> INSTRUCTIONS TO FOLLOW
Take each line below that has "lines" and copy it.

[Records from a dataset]

== Segment start ==

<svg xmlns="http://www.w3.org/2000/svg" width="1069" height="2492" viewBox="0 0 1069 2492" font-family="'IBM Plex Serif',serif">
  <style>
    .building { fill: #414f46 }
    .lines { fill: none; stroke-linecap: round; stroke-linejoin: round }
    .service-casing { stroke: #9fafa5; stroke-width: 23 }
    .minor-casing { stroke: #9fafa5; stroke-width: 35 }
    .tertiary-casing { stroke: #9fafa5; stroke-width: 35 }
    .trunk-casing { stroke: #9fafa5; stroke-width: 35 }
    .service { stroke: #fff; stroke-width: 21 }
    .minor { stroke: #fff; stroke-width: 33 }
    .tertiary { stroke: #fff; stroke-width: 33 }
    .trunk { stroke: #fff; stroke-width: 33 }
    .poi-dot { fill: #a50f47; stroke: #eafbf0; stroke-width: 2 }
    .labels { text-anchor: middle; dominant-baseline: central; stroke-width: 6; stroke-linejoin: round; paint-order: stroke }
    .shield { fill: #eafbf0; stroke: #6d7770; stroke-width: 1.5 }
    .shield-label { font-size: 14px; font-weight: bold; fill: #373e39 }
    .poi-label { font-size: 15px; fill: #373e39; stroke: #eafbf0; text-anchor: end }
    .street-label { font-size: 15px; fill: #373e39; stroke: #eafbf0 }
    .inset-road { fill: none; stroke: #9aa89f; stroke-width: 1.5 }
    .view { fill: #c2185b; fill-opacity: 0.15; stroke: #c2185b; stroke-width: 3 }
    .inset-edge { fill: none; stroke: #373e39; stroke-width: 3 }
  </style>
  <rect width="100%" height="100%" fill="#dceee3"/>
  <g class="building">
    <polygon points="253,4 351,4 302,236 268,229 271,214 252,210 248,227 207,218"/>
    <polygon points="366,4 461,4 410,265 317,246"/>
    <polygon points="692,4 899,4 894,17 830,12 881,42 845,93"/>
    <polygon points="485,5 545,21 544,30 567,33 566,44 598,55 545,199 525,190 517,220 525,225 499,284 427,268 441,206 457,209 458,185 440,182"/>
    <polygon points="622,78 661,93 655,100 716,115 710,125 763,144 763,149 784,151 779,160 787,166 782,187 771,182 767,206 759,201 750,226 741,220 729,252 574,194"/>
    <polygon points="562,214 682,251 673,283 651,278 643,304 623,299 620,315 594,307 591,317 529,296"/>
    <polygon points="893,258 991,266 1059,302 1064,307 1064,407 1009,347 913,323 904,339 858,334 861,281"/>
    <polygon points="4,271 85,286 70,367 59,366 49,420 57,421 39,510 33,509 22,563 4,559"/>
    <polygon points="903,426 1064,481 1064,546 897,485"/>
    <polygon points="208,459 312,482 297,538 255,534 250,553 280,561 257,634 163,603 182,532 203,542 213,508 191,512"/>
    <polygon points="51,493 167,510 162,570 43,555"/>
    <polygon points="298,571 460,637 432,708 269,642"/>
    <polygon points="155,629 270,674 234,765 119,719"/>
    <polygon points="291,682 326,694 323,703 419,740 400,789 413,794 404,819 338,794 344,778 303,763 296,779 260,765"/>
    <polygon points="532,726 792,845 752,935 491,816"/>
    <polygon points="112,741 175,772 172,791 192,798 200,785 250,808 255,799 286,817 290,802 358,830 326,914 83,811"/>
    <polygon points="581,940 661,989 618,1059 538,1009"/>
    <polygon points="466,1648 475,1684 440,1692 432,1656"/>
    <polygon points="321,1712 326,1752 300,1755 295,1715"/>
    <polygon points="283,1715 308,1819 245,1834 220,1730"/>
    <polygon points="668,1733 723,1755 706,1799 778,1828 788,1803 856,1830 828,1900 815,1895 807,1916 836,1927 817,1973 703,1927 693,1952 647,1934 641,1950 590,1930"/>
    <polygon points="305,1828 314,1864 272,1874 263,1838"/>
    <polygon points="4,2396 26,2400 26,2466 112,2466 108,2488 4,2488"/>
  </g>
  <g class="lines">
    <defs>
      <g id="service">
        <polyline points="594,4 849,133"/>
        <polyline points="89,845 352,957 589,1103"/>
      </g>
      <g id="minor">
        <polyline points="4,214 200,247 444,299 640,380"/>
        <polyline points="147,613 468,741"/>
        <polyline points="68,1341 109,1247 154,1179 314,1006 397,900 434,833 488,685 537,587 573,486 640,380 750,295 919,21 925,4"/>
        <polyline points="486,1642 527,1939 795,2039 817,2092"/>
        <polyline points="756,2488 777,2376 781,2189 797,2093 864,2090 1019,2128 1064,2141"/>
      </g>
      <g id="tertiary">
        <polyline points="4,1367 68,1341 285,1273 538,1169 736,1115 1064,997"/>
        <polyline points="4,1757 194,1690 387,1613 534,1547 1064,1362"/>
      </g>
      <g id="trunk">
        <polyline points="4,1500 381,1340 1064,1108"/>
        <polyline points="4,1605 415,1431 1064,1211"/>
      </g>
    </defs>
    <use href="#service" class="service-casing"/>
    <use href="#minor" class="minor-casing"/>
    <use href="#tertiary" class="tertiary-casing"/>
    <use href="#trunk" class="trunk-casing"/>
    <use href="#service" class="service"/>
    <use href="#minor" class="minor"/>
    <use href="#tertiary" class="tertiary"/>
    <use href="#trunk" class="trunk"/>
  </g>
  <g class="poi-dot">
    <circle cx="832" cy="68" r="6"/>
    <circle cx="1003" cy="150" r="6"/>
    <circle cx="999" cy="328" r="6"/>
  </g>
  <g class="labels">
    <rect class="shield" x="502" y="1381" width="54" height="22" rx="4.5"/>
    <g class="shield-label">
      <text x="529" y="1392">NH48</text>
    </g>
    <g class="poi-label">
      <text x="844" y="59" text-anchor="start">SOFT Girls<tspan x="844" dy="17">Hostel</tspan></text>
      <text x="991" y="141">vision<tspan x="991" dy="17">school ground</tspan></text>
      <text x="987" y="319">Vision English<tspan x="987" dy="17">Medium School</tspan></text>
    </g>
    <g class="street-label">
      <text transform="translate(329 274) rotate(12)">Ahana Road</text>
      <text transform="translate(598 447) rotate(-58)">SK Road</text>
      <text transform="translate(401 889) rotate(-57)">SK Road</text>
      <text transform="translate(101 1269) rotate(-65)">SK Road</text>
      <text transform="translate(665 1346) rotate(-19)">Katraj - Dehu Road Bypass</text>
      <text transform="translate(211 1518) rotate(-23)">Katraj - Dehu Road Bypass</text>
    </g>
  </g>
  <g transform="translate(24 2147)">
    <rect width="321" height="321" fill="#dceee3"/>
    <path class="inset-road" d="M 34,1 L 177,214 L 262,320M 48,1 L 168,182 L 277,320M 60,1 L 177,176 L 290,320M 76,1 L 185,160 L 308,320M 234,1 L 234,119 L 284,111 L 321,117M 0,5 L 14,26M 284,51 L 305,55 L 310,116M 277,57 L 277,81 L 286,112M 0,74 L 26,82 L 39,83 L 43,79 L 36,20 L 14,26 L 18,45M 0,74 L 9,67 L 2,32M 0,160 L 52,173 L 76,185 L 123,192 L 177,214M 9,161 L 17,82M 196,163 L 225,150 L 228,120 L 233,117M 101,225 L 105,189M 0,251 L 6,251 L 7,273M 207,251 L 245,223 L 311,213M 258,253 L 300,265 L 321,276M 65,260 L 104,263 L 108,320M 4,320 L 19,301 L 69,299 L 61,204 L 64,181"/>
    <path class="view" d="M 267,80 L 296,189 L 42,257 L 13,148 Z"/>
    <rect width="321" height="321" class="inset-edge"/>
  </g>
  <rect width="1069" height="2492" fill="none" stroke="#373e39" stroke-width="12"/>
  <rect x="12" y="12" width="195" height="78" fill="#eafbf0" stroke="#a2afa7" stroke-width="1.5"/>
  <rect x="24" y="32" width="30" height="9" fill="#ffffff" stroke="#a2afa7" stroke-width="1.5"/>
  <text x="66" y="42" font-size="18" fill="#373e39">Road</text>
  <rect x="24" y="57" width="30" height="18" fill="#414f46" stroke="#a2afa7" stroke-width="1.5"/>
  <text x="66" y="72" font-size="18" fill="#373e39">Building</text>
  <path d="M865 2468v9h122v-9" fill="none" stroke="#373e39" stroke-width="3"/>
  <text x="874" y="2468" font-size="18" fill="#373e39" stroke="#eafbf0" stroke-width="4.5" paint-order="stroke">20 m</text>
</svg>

== Segment end ==

> EXERCISE SOLUTION
    .lines { fill: none; stroke-linecap: round; stroke-linejoin: round }
  <g class="lines">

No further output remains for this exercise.